▶ [TEXT SHOWN]
☆ ☆ ☆ ☆

Frequently Asked Questions

Water damage escalates on a predictable timeline. In the first 60 minutes, water saturates drywall, carpet, and padding. Within 24 hours, drywall begins to swell and warp, wood starts to absorb water and expand, and metal surfaces begin to tarnish. At 48 hours, mold begins colonizing damp surfaces — the EPA and FEMA both confirm that mold can start growing within 24 to 48 hours of water exposure. By 1 week, mold spreads into wall cavities, structural wood begins to rot, and restoration costs can double or triple. By 2 weeks, significant structural damage and health-hazardous mold levels are common. The bottom line: the first 24 hours are critical. Every hour of delay increases both the damage and the cost.

Yes — a burst pipe is classified as "sudden and accidental" water damage, which is covered under standard HO-3 homeowners policies. Your dwelling coverage (Coverage A) pays to repair the structure — walls, floors, ceilings — and your personal property coverage (Coverage C) replaces damaged belongings, minus your deductible. Typical deductibles are $500 to $2,500. There are two key exceptions: if the insurer determines the burst resulted from negligence (such as failing to heat your home during a freeze or ignoring a known leak), coverage may be denied. And gradual leaks that you should have noticed and repaired are excluded as "maintenance issues." Document the moment of discovery, not when the damage may have started. Mitigation costs (fans, towels, shop vac rental) are reimbursable — save your receipts.

The pipe repair itself typically costs $150 to $2,000, depending on the pipe material, location, and accessibility. The water damage restoration is the bigger expense: the national average is approximately $3,860, with most homeowners paying between $1,300 and $6,400. Minor damage caught quickly (single room, dryout only) costs $1,000 to $4,000. Moderate damage involving multiple rooms and partial demo/rebuild runs $5,000 to $15,000. Severe damage with structural repair and mold remediation can exceed $15,000 to $50,000. If mold remediation is needed separately, that averages about $2,200 additional. The single biggest cost factor is response time — shutting off the water and starting extraction within the first hour can save thousands.

You can and should perform temporary containment — shutting off the water, wrapping the burst section with a towel, placing buckets, and extracting standing water. These immediate actions are critical for limiting damage. However, the permanent pipe repair should be done by a licensed plumber. An improper repair can fail again under pressure, and a slow leak behind a wall is worse than the original burst because it goes undetected while mold grows. The exception is a simple compression fitting repair on an accessible copper or PEX line — if you have plumbing experience and the right fittings, a temporary repair clamp or SharkBite push-fit fitting can buy you time until a plumber arrives. But if the burst is in a wall, ceiling, or slab — call a professional.


Emergency response steps in this article reflect current best practices from the EPA, FEMA, and licensed restoration industry standards. Cost data reflects national averages as of early 2026 based on data from Angi, HomeAdvisor, and HomeGuide. Your actual costs will vary based on location, severity, and contractor availability. Insurance coverage details reflect standard HO-3 policy provisions — check your specific policy for exact terms and deductible amounts.

☆ ☆ ☆ ☆

(Stored data)
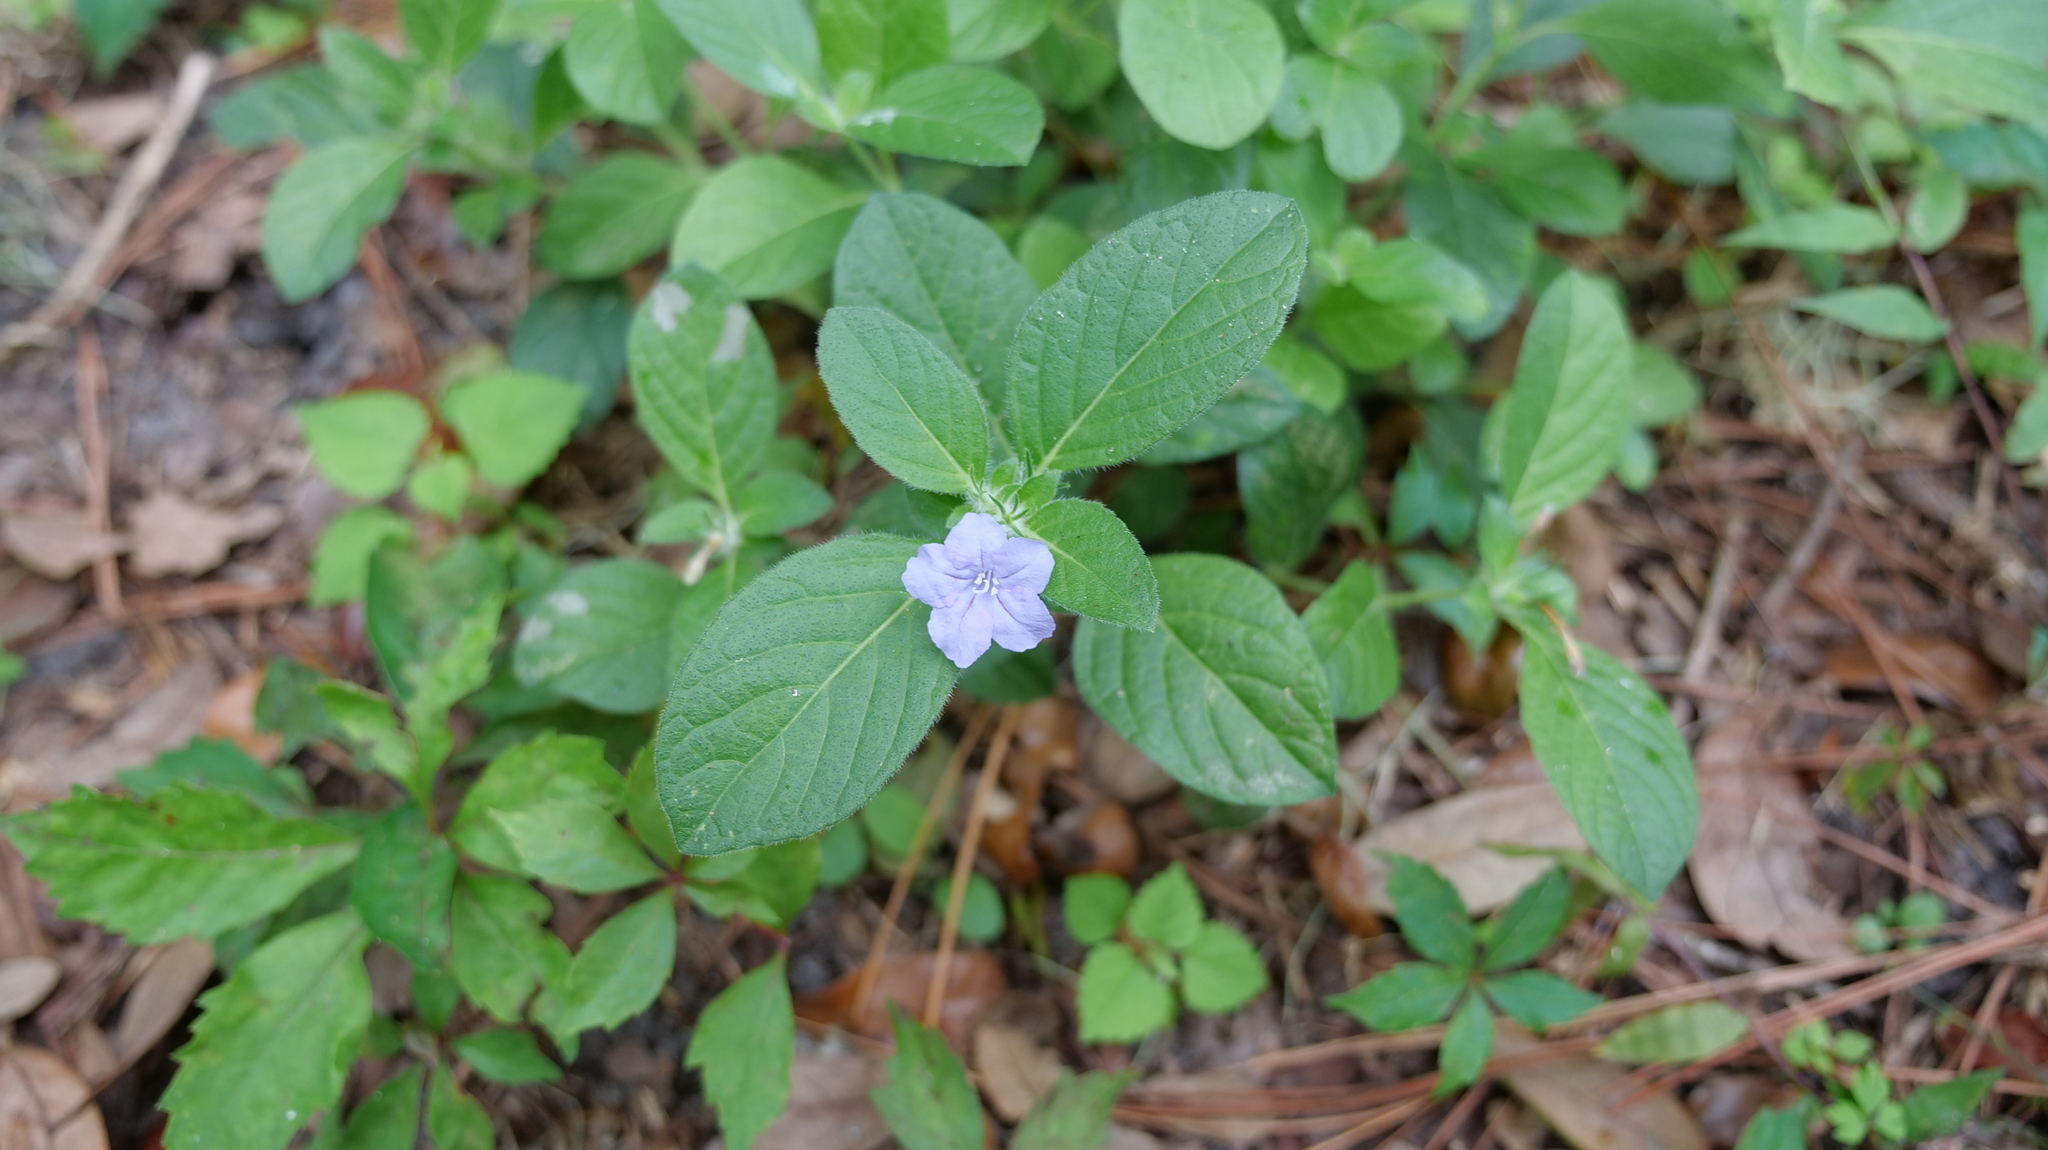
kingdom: Plantae
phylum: Tracheophyta
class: Magnoliopsida
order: Lamiales
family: Acanthaceae
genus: Ruellia
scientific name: Ruellia caroliniensis
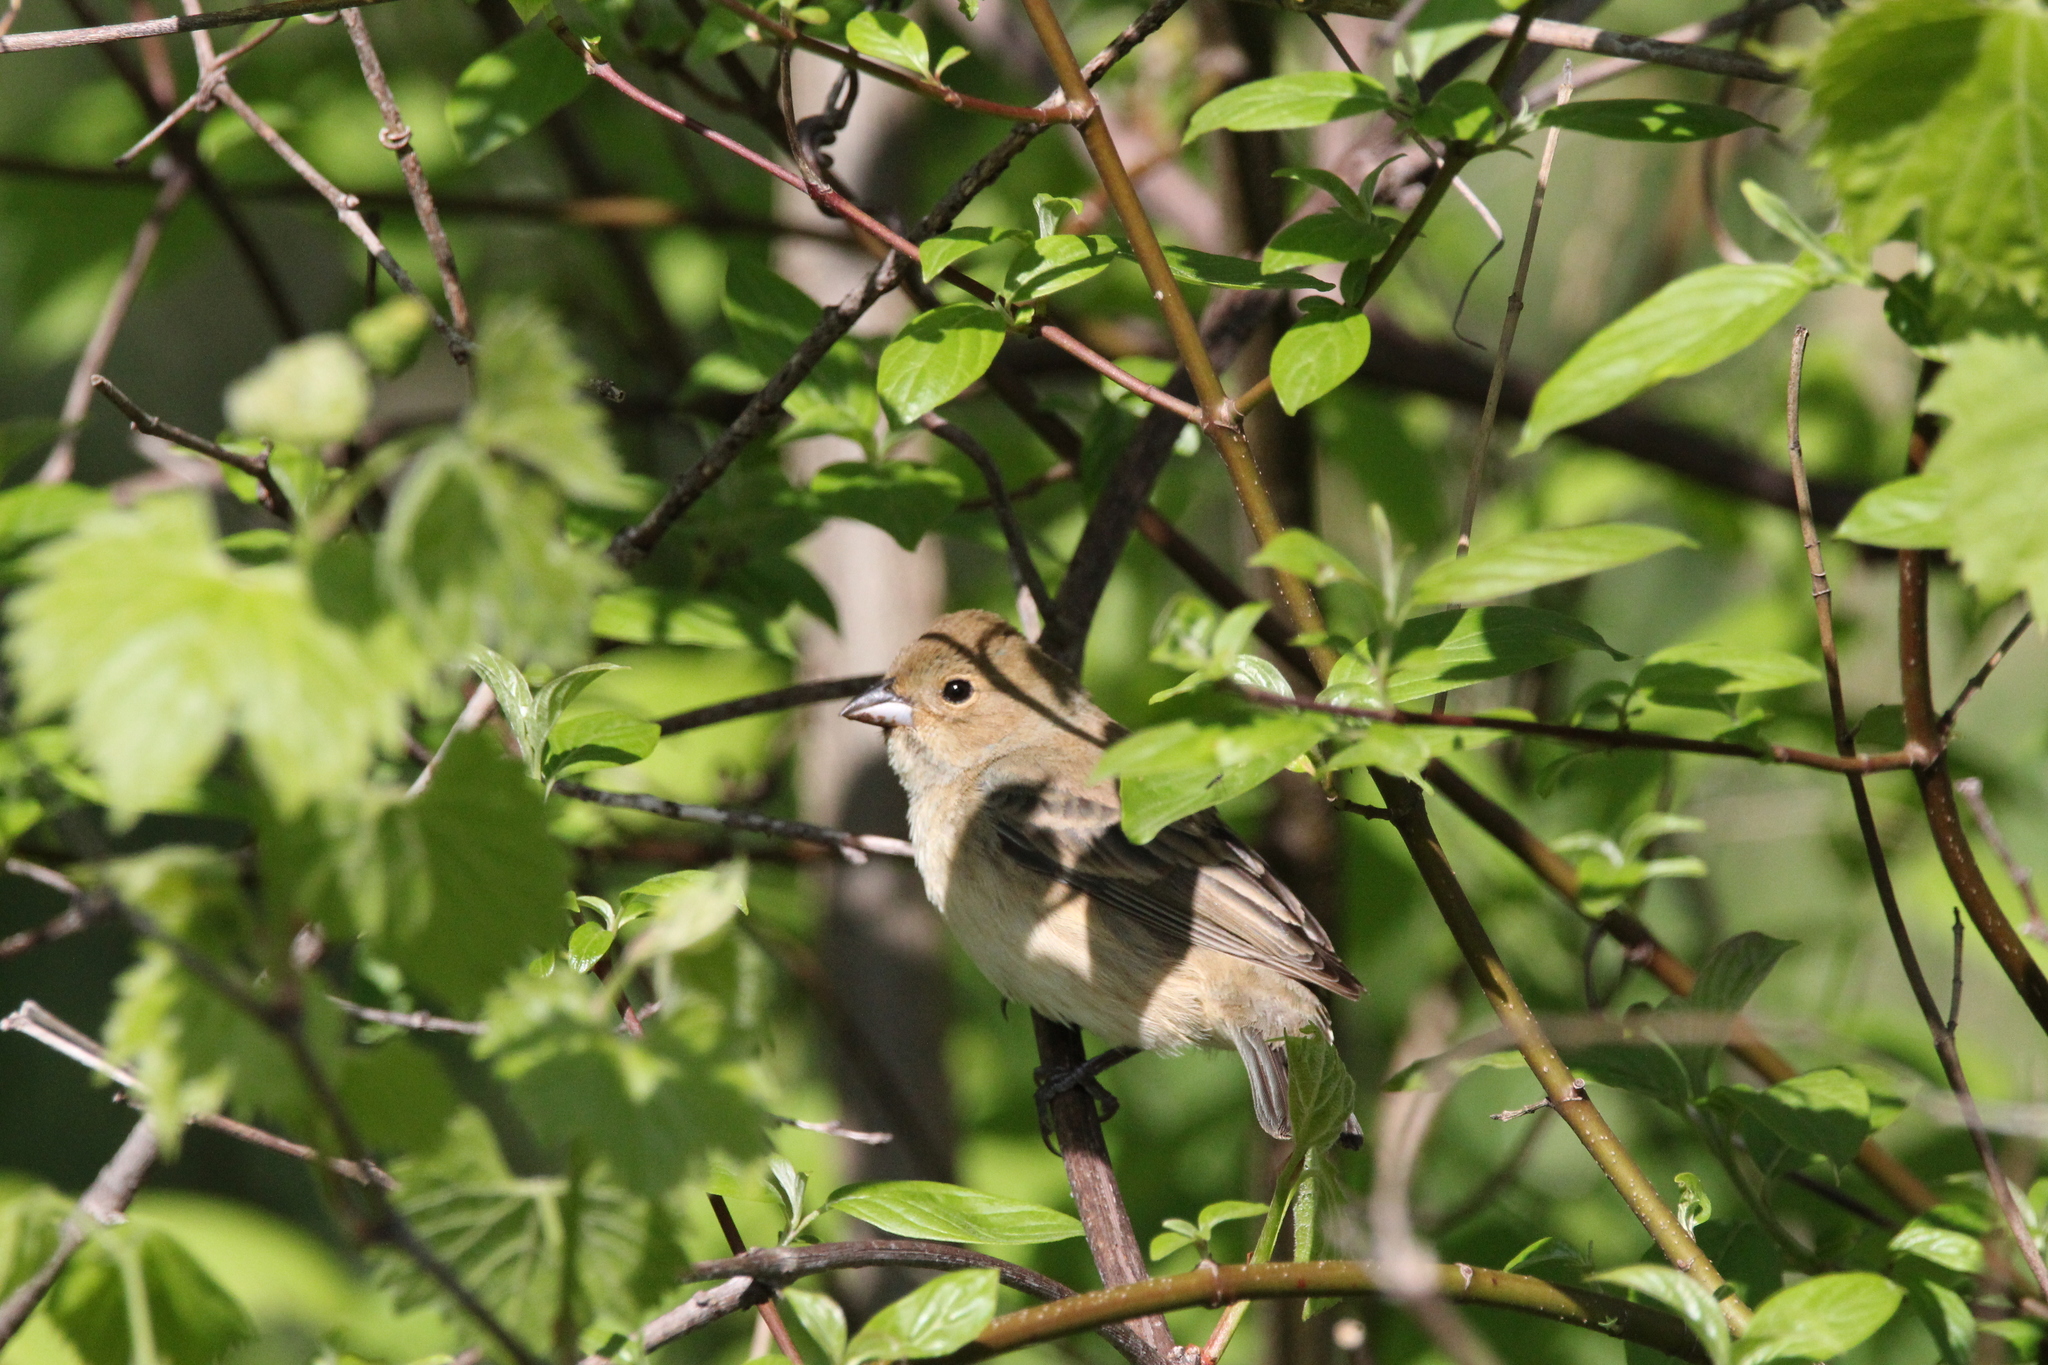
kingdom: Animalia
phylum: Chordata
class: Aves
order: Passeriformes
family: Cardinalidae
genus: Passerina
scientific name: Passerina cyanea
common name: Indigo bunting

☆ ☆ ☆ ☆

▶ [ACTIVITY]
Answer these from the water damage FAQ:
(a) According to the EPA and FEMA, how soon after water exposure can mold start growing?
(b) What is the approximate national average cost of water damage restoration?
(c) Who should do the permanent pipe repair?
The rows have nothing to do with what is asked here.

▶ [RESULT BELOW]
(a) Within 24 to 48 hours.
(b) About $3,860.
(c) A licensed plumber.